The team--made up of Dr. Spencer Reid, Agents Derek Morgan, Jennifer Jareau, Emily Prentiss, David Rossi, and, most importantly, Aaron Hotchner--finally come to realize Megan and Andrew Kane are going to meet at a pricey hotel, for Andrew wants to manipulate his daughter into giving up the list of her clients.
She gives her father the phone assumed to hold the information, and he escapes moments before the agents storm the hotel room.
Megan sits on the balcony, an empty champagne glass beside her. Poison. Dying slowly, she begs Aaron to stay with her for her last minutes. She gives him the memory chip containing the names of clients from the phone she surrendered to her father.
She asks him to reveal the immoral men's names to the public. Her objective is unveiled. She was a little girl left abandoned, and what she became is at the fault of not her but her father.

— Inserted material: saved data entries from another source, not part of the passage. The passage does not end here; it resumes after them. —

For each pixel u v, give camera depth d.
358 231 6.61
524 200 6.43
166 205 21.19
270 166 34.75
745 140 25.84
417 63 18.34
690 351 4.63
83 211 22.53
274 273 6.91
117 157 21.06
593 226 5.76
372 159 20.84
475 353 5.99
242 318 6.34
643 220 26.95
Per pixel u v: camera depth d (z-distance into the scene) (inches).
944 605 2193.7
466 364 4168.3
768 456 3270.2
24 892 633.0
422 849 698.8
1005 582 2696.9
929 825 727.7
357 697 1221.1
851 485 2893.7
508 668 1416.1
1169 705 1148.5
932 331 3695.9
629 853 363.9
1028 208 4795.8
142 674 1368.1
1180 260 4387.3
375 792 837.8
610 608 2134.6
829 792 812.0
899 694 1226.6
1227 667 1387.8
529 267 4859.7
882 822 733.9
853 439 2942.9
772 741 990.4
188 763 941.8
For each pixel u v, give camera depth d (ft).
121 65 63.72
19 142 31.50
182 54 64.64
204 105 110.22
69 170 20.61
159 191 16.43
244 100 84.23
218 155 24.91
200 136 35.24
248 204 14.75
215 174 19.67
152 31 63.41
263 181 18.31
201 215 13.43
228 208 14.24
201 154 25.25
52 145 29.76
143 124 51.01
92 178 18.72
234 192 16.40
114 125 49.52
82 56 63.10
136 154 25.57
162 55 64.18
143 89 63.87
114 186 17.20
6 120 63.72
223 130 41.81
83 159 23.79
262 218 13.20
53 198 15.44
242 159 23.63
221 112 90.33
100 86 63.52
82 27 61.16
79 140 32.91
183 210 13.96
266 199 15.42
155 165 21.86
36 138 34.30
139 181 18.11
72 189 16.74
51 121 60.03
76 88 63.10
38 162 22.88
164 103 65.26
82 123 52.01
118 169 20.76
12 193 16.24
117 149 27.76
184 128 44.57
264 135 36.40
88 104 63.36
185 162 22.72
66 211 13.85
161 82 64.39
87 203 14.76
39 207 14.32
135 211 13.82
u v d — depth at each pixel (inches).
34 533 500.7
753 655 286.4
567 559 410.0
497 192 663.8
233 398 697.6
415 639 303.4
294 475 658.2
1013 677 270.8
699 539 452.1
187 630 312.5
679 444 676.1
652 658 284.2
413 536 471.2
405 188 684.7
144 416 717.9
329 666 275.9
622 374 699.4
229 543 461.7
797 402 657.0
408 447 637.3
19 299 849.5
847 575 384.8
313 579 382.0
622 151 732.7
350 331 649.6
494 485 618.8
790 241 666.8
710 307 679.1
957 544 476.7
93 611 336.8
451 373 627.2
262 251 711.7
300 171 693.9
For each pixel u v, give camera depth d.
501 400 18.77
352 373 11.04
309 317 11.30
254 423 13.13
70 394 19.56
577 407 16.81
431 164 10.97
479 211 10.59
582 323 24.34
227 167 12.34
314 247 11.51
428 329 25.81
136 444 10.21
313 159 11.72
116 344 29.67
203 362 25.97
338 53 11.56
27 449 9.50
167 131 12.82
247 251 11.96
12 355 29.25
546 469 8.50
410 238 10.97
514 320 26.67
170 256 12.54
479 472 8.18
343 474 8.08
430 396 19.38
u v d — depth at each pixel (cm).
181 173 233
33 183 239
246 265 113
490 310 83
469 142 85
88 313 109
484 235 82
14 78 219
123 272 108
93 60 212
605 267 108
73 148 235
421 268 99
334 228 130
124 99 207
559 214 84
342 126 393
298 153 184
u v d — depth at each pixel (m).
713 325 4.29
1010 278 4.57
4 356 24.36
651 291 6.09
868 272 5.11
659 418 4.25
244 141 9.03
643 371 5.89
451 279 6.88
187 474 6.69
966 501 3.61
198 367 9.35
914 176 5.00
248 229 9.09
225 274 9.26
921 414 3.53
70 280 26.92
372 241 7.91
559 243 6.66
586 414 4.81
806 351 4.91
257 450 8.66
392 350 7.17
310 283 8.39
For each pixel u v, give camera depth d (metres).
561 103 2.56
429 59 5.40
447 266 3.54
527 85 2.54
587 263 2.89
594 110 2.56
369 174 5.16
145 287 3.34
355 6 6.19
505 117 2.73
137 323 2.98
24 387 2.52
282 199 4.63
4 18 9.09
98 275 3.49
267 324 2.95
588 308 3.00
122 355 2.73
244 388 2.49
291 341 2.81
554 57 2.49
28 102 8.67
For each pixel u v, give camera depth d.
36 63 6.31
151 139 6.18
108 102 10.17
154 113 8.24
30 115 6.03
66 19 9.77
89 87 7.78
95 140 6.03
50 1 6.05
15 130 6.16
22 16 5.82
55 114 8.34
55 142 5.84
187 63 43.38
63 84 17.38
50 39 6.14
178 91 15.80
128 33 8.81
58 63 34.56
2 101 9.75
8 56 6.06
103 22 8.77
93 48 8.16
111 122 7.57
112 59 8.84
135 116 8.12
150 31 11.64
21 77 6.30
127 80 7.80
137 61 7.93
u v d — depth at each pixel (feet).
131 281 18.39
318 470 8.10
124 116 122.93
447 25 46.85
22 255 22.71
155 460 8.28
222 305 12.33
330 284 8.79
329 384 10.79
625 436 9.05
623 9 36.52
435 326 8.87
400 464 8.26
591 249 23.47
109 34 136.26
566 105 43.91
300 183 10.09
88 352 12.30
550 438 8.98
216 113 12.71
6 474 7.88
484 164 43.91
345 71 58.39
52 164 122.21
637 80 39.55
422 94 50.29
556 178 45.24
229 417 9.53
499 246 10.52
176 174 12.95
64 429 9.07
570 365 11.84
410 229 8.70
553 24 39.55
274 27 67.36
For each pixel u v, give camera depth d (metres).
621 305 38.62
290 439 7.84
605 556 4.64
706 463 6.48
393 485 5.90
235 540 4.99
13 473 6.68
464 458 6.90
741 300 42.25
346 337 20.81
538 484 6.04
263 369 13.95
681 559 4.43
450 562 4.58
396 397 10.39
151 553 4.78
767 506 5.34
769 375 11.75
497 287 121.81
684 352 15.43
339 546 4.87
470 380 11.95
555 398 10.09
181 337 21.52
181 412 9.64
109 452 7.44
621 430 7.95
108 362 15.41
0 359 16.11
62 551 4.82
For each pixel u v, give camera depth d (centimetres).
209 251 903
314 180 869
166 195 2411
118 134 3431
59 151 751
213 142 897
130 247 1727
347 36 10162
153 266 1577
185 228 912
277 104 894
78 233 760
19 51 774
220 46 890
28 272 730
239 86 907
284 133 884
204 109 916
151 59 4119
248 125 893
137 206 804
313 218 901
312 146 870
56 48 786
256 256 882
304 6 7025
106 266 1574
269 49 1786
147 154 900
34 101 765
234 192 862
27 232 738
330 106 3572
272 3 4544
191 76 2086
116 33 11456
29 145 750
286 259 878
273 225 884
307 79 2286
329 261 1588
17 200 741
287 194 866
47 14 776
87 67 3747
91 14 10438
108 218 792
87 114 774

The viewer, at such a point, is overcome inevitably with pity and sympathy. The kills were not to be justified, of course, but the mental damage inflicted upon Megan due to the deprivation of true family and warmth do make one watching sad for her.
"You're the first man I've ever met that didn't let me down," Megan says to Hotch with her last breath.
And even with the unspeakable crimes she's committed, a melancholy sigh escapes the viewer when her eyes close for good.